### DESCRIPTION OF THE TASK
The expected answer is the set of lines in the data below between the line holding "#3a4a6d; stroke-width: 16" and the line holding "2 1 2 8 2 1", inclusive, written out exactly.

### EXERCISE DATA
----------

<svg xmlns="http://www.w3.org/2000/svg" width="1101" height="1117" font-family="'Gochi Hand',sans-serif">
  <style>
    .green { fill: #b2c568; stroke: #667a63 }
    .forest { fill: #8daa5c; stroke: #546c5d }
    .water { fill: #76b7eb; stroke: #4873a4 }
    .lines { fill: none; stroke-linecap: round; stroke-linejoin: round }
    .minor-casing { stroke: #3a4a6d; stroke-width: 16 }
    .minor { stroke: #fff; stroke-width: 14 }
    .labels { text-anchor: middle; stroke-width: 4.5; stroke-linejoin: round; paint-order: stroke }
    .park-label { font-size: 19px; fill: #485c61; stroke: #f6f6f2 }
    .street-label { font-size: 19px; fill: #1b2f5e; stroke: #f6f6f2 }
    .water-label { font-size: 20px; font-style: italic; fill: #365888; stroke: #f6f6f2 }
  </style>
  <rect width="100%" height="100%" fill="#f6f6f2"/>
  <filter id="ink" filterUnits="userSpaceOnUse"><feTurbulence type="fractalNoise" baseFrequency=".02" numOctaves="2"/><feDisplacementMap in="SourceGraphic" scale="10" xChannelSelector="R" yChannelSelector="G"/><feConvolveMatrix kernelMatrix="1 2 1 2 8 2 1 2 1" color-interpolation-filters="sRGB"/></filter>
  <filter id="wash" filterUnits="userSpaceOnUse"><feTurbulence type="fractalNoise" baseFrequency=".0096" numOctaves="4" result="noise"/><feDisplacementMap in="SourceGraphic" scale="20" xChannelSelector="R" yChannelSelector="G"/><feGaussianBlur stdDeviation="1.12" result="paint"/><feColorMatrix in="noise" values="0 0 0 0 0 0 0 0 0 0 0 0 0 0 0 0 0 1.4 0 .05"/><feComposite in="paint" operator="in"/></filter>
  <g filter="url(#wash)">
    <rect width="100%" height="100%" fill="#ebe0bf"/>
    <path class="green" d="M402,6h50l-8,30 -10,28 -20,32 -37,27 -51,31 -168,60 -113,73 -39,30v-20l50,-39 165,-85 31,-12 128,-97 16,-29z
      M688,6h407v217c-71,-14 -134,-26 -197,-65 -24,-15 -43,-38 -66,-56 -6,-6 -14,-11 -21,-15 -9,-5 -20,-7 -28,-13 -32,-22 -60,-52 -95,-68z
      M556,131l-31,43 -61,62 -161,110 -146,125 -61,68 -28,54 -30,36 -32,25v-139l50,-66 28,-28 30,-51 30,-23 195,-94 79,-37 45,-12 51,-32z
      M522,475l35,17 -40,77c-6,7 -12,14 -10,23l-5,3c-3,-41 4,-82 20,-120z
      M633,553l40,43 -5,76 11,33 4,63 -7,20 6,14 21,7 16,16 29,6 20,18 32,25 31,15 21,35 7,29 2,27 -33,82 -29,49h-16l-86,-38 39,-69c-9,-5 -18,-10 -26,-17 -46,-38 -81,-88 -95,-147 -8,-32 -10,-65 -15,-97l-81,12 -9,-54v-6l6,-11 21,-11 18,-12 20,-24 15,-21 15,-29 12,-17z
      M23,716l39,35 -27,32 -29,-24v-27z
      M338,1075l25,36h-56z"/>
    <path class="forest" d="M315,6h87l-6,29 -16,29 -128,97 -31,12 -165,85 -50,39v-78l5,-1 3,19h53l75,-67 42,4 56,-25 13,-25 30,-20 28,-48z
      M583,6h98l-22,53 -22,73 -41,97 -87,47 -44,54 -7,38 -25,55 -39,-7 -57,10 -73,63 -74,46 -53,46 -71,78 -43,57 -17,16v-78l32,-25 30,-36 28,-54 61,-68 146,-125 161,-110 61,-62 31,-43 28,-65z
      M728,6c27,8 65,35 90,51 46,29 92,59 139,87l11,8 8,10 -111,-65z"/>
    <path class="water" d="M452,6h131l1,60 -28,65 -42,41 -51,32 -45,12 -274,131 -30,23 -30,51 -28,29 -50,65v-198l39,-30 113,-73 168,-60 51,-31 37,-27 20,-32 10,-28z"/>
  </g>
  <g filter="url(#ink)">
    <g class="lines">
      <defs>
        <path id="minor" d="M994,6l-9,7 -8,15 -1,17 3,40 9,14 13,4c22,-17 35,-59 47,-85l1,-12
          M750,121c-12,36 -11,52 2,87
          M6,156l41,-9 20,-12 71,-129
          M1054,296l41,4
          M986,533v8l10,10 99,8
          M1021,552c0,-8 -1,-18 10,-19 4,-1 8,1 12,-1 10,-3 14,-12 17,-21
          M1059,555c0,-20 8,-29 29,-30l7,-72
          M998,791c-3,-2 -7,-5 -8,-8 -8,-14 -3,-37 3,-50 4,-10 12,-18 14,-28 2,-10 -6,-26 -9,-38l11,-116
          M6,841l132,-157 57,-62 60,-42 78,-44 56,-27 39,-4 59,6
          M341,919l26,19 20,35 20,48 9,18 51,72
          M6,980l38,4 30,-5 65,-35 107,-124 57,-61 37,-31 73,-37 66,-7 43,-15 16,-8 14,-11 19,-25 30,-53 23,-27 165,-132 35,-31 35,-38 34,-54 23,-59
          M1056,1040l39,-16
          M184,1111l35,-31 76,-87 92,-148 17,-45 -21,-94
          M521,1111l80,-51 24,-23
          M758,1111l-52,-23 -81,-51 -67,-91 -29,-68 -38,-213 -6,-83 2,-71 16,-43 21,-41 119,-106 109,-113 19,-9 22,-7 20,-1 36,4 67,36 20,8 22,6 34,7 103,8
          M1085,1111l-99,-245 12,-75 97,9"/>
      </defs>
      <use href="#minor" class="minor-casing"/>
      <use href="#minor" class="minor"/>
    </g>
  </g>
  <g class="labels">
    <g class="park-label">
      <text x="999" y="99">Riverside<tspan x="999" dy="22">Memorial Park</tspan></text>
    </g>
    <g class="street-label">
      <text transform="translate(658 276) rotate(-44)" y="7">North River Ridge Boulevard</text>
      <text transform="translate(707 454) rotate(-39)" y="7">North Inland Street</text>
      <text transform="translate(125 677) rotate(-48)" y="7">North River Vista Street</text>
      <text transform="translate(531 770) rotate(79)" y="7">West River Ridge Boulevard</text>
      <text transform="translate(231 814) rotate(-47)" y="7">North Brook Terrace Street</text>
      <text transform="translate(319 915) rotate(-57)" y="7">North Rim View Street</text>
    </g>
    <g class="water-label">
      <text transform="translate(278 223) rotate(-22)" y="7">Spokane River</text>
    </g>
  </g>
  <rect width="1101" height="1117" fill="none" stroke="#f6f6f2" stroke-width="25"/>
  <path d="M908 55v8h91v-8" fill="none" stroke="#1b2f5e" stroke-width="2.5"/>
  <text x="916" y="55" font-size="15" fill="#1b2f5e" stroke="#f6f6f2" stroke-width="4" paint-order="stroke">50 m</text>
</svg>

----------

### ANSWER SECTION
    .minor-casing { stroke: #3a4a6d; stroke-width: 16 }
    .minor { stroke: #fff; stroke-width: 14 }
    .labels { text-anchor: middle; stroke-width: 4.5; stroke-linejoin: round; paint-order: stroke }
    .park-label { font-size: 19px; fill: #485c61; stroke: #f6f6f2 }
    .street-label { font-size: 19px; fill: #1b2f5e; stroke: #f6f6f2 }
    .water-label { font-size: 20px; font-style: italic; fill: #365888; stroke: #f6f6f2 }
  </style>
  <rect width="100%" height="100%" fill="#f6f6f2"/>
  <filter id="ink" filterUnits="userSpaceOnUse"><feTurbulence type="fractalNoise" baseFrequency=".02" numOctaves="2"/><feDisplacementMap in="SourceGraphic" scale="10" xChannelSelector="R" yChannelSelector="G"/><feConvolveMatrix kernelMatrix="1 2 1 2 8 2 1 2 1" color-interpolation-filters="sRGB"/></filter>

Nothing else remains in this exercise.